Emily Garin, a Policy Specialist in the Division of Data, Research & Policy at UNICEF, who was the principal author of the report, told CBS News that one of the biggest challenges still facing the agency “is that there are an unknown number of children who are migrating under crisis circumstances who don’t qualify for protection, and are then subject to the whim of immigration authorities.”
“Sometimes it ends well for children, they are allowed in and there is a recognition of their vulnerability; but many times it does not end well and children are treated as anyone else, and they can be sent back to places where their futures are uncertain, or in the worst cases, where their futures are certainly bad.”
While they are not refugees -- a definition granted only to those fleeing armed conflict -- Garin says these children are crisis migrants, and their plight is what UNICEF wants to highlight.

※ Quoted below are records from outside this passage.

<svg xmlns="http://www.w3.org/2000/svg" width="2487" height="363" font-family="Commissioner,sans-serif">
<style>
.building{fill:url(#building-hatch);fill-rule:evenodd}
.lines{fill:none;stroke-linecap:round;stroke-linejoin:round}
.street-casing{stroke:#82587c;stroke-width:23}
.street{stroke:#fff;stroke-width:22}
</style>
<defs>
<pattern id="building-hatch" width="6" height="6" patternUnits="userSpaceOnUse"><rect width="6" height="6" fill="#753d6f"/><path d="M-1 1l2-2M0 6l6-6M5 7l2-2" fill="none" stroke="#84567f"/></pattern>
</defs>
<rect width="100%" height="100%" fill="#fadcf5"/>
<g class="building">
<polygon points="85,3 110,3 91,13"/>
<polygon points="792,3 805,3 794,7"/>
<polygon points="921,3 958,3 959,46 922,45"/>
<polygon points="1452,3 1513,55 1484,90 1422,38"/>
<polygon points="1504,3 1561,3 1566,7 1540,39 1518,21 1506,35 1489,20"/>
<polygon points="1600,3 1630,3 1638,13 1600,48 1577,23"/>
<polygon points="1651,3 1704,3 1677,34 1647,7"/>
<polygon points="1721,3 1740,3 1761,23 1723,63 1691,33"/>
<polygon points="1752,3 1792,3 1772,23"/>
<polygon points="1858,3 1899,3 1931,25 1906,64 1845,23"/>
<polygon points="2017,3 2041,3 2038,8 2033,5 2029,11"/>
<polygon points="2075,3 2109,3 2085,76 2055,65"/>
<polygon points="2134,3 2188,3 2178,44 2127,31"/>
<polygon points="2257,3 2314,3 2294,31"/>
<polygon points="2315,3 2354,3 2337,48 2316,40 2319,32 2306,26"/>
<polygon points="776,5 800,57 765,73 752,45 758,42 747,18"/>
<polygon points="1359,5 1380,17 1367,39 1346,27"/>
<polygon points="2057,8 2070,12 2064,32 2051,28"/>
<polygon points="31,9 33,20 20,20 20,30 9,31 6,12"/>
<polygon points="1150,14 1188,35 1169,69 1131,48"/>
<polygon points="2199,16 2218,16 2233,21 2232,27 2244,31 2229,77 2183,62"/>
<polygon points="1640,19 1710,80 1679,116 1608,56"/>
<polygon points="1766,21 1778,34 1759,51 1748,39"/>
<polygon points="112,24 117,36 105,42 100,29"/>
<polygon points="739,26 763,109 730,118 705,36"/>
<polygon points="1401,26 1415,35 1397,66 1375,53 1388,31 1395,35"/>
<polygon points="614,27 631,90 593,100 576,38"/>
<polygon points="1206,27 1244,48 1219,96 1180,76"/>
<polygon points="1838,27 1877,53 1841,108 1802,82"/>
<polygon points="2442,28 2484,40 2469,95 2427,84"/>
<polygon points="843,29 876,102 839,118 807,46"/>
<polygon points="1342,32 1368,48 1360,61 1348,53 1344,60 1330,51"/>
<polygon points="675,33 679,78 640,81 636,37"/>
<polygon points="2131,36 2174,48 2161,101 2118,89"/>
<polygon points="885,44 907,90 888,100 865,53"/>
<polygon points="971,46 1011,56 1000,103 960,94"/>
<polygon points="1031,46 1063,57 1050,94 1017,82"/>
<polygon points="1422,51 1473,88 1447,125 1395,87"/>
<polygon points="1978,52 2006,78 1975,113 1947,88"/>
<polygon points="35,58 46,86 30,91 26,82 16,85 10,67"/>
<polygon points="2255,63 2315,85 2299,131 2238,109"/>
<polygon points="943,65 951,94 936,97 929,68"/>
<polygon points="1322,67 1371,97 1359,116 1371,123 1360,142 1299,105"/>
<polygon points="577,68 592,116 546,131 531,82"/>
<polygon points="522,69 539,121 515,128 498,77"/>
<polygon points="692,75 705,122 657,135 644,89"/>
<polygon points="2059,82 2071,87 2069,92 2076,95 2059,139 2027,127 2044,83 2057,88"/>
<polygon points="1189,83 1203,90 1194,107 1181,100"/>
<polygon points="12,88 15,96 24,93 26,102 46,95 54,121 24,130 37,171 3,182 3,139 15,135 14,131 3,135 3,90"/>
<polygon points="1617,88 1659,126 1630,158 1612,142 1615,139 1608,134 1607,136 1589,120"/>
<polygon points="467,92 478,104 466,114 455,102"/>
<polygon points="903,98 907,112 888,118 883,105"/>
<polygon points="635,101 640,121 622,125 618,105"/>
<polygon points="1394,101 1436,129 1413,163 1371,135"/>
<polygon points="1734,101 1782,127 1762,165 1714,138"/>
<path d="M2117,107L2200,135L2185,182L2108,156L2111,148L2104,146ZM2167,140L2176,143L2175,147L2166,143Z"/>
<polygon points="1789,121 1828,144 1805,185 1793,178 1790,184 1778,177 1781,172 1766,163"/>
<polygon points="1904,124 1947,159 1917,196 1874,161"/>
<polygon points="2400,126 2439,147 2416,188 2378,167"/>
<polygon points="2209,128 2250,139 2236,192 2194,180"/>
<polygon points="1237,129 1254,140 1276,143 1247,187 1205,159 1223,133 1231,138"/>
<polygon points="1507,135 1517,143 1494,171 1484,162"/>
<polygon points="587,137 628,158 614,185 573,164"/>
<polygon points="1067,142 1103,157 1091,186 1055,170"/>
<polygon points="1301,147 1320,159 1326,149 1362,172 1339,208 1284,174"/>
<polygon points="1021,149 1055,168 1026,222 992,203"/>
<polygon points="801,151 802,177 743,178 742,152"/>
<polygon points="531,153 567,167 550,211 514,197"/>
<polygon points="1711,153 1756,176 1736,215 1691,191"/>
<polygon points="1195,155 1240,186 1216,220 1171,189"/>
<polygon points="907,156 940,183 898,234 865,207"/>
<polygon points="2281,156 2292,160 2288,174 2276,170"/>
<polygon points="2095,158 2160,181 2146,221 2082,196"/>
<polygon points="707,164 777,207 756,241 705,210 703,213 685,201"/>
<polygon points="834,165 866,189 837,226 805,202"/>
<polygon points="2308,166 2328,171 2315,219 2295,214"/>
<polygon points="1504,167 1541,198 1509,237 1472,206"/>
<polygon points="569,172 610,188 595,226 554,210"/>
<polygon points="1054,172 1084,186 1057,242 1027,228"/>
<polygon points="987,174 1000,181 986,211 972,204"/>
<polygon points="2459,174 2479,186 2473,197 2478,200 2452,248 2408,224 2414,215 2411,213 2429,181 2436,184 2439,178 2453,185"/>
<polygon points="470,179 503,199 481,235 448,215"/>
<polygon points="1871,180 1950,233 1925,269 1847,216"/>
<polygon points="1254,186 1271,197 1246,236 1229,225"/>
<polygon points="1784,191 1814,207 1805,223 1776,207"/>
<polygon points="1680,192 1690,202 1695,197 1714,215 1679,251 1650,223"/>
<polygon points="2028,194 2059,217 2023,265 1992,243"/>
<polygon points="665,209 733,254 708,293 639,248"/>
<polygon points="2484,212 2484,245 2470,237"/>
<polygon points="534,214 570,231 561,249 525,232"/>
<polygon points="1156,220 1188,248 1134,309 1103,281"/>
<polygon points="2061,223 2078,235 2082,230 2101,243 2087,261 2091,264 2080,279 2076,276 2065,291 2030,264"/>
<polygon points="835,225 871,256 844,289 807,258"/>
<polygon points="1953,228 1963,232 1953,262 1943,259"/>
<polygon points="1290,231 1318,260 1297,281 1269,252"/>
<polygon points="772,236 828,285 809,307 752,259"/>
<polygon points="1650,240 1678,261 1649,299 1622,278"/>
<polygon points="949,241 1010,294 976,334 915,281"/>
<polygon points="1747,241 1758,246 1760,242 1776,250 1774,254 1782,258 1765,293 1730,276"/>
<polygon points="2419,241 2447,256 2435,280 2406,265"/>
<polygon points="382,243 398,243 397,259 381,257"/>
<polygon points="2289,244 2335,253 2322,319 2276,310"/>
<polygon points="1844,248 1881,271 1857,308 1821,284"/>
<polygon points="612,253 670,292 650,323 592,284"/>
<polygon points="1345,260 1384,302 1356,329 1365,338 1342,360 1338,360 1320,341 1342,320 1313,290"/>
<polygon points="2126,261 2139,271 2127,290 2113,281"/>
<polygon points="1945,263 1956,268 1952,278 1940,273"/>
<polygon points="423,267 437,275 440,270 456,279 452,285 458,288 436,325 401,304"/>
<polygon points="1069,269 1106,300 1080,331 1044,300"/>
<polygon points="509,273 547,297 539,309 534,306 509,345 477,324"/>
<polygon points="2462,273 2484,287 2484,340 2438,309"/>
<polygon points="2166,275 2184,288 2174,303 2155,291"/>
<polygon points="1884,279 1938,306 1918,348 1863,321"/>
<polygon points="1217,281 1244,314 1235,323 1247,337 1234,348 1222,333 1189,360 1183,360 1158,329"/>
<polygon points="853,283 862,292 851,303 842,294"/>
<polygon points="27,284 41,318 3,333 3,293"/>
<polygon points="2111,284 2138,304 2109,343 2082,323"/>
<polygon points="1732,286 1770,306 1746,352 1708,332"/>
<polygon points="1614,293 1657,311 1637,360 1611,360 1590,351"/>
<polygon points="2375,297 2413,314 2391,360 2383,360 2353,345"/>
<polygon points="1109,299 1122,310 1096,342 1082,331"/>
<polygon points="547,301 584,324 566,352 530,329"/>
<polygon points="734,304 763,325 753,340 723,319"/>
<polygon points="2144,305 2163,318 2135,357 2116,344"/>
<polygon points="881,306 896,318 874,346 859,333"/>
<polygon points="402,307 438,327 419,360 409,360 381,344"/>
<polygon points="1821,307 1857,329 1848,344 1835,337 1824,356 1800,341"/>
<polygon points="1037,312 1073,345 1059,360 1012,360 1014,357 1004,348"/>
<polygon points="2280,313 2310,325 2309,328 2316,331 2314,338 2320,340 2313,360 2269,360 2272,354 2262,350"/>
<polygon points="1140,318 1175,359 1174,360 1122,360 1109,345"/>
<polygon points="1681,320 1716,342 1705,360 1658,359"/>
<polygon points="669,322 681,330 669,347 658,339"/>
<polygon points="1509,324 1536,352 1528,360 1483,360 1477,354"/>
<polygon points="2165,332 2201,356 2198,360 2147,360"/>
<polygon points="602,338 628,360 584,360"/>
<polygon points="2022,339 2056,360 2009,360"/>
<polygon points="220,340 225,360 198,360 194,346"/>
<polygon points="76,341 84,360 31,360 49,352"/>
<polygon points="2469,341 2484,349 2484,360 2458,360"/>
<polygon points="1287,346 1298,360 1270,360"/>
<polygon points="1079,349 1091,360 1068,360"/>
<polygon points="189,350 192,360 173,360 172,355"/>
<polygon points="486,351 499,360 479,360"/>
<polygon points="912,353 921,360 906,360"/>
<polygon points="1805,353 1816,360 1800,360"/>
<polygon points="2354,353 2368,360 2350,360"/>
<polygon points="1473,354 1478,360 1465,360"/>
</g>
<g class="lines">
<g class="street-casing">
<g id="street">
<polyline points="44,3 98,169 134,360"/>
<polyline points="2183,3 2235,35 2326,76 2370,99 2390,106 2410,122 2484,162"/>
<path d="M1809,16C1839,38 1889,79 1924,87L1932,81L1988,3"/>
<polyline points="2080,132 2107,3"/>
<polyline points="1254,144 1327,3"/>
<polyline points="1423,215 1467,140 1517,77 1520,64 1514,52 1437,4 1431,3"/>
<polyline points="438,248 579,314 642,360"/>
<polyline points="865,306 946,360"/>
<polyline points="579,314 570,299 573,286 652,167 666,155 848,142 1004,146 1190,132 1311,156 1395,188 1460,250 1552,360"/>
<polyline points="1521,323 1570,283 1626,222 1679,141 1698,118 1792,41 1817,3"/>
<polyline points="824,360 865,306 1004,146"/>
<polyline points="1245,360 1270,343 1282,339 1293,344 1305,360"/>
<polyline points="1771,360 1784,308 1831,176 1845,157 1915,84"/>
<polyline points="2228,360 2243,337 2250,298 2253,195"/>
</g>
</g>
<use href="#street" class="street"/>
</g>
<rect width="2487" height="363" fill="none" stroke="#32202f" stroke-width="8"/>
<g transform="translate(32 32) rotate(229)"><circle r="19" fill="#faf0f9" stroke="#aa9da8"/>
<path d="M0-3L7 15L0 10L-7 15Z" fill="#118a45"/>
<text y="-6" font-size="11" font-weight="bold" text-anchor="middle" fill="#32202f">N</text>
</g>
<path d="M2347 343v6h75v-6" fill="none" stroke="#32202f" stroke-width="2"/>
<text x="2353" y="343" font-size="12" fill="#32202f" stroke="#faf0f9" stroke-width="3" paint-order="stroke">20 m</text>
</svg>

In a briefing to reporters, Justin Forsyth, UNICEF Deputy Executive Director said the report makes several recommendations for these children; protect child refugees and migrants, particularly unaccompanied children, from exploitation and violence, end the detention of children seeking refugee status or migrating, and keep families together and give them access to health and education.
In addition, the report recommends measures to prevent these kids becoming marginalized in their adoptive homes, and urges all efforts to resolve the wars and extreme conditions that lead to their exodus.
“What price will we all pay if we fail to provide these young people with opportunities for education and a more normal childhood?” asks UNICEF Executive Director Anthony Lake.
Most children are not as fortunate as Mustafa. Last year 100,000 unaccompanied minors applied for asylum in 78 different countries -- three times the number of the year before, and the numbers are rising.
The number of, without healthcare, and in many cases without proper processing, who have left their homes is staggering: 20 million international child migrants are on the run for reasons ranging from gang violence to risk of abuse, the report says, because they have no documentation.
They are, in essence, “falling through the cracks.”
Turkey hosts the largest total number of recent refugees and, relative to its population, Lebanon hosts the largest number of refugees.
The report also compares regions and countries: 1 in 5 people in Lebanon is a refugee. “By comparison, there is roughly 1 refugee for every 530 people in the United Kingdom; and 1 for every 1,200 in the United States.”
The 71-page report contains sobering statistics on child refugees and migrants around the world: 1 in 3 children living outside their country of birth is a refugee.
Because the U.N. General Assembly debate later this month will have twin summits on refugees and migrants -- one hosted by the U.N., another by President Obama -- the idea behind the report, Forsyth said, is to make sure refugee children are a large part of the focus of these debates when the world leaders gather on September 19 and 20.
The U.N. Refugee Convention and the Convention on the Rights of the Child offer protection to children by state parties, but the reality, Forsyth said, is different: the purpose of the report is to send a message that all children must be protected: “Let children be children.”